> _Task goal_
Scan the entries below. Report each line where the string "microscopy" occurs.

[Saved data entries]
--*--

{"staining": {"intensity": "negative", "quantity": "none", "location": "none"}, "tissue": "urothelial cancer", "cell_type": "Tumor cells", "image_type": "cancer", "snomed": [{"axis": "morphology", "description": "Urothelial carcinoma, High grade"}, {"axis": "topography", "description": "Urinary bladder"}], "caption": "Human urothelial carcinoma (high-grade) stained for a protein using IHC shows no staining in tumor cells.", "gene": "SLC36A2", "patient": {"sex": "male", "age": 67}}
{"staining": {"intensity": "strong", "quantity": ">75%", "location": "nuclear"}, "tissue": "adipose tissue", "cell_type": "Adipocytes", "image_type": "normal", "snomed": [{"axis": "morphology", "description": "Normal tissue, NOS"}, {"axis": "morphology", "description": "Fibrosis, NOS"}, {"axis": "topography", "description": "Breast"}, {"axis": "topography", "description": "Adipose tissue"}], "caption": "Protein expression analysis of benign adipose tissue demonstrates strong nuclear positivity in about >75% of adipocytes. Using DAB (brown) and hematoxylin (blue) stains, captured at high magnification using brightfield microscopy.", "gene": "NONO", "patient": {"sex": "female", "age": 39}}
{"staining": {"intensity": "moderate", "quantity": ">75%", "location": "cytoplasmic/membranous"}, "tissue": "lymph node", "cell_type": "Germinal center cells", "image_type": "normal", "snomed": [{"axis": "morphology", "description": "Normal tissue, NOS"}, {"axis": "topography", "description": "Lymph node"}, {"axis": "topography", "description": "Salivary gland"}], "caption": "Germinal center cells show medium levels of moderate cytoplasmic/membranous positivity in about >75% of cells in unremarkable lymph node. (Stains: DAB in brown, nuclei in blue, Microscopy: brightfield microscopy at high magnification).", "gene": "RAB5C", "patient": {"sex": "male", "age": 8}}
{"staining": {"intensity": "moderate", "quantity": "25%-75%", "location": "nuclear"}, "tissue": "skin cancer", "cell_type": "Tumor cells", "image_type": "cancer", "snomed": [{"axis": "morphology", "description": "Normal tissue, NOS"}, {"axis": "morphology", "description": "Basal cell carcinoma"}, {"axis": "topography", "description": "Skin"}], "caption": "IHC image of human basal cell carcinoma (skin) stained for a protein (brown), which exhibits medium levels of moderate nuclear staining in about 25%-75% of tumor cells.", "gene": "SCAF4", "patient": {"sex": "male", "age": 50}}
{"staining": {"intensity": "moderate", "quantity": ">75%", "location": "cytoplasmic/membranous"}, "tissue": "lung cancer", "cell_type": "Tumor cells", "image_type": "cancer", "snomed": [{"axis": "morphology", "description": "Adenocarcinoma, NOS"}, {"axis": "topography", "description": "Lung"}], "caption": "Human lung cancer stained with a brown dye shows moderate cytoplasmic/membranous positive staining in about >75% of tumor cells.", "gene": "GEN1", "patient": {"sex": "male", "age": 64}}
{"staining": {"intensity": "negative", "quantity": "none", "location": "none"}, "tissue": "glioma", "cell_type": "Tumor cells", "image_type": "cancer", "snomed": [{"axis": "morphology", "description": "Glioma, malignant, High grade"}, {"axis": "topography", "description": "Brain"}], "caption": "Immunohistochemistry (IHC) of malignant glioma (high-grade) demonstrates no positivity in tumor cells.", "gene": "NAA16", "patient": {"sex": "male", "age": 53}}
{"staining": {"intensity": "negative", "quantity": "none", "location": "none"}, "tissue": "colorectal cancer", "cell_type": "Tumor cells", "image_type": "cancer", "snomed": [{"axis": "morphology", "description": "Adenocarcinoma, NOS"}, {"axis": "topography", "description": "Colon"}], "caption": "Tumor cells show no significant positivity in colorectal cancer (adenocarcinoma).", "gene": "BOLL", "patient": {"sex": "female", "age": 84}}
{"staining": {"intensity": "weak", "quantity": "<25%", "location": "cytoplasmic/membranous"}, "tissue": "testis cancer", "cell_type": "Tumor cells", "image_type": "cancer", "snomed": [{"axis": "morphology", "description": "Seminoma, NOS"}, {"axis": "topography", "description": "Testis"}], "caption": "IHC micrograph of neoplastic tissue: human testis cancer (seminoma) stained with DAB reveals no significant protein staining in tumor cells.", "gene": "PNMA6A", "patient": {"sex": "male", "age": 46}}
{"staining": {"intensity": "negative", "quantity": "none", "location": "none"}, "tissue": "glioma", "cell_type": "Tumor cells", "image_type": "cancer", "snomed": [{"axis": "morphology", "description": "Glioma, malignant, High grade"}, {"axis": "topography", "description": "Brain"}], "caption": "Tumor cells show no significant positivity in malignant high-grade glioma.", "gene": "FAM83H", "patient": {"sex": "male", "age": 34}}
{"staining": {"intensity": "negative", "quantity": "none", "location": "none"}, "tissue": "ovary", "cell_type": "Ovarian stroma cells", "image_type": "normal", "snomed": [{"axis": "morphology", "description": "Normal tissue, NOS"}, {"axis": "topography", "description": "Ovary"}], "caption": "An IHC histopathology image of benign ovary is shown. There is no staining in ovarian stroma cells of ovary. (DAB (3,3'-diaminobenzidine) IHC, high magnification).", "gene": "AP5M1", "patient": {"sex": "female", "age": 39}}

--*--

> _Result of this task_
{"staining": {"intensity": "strong", "quantity": ">75%", "location": "nuclear"}, "tissue": "adipose tissue", "cell_type": "Adipocytes", "image_type": "normal", "snomed": [{"axis": "morphology", "description": "Normal tissue, NOS"}, {"axis": "morphology", "description": "Fibrosis, NOS"}, {"axis": "topography", "description": "Breast"}, {"axis": "topography", "description": "Adipose tissue"}], "caption": "Protein expression analysis of benign adipose tissue demonstrates strong nuclear positivity in about >75% of adipocytes. Using DAB (brown) and hematoxylin (blue) stains, captured at high magnification using brightfield microscopy.", "gene": "NONO", "patient": {"sex": "female", "age": 39}}
{"staining": {"intensity": "moderate", "quantity": ">75%", "location": "cytoplasmic/membranous"}, "tissue": "lymph node", "cell_type": "Germinal center cells", "image_type": "normal", "snomed": [{"axis": "morphology", "description": "Normal tissue, NOS"}, {"axis": "topography", "description": "Lymph node"}, {"axis": "topography", "description": "Salivary gland"}], "caption": "Germinal center cells show medium levels of moderate cytoplasmic/membranous positivity in about >75% of cells in unremarkable lymph node. (Stains: DAB in brown, nuclei in blue, Microscopy: brightfield microscopy at high magnification).", "gene": "RAB5C", "patient": {"sex": "male", "age": 8}}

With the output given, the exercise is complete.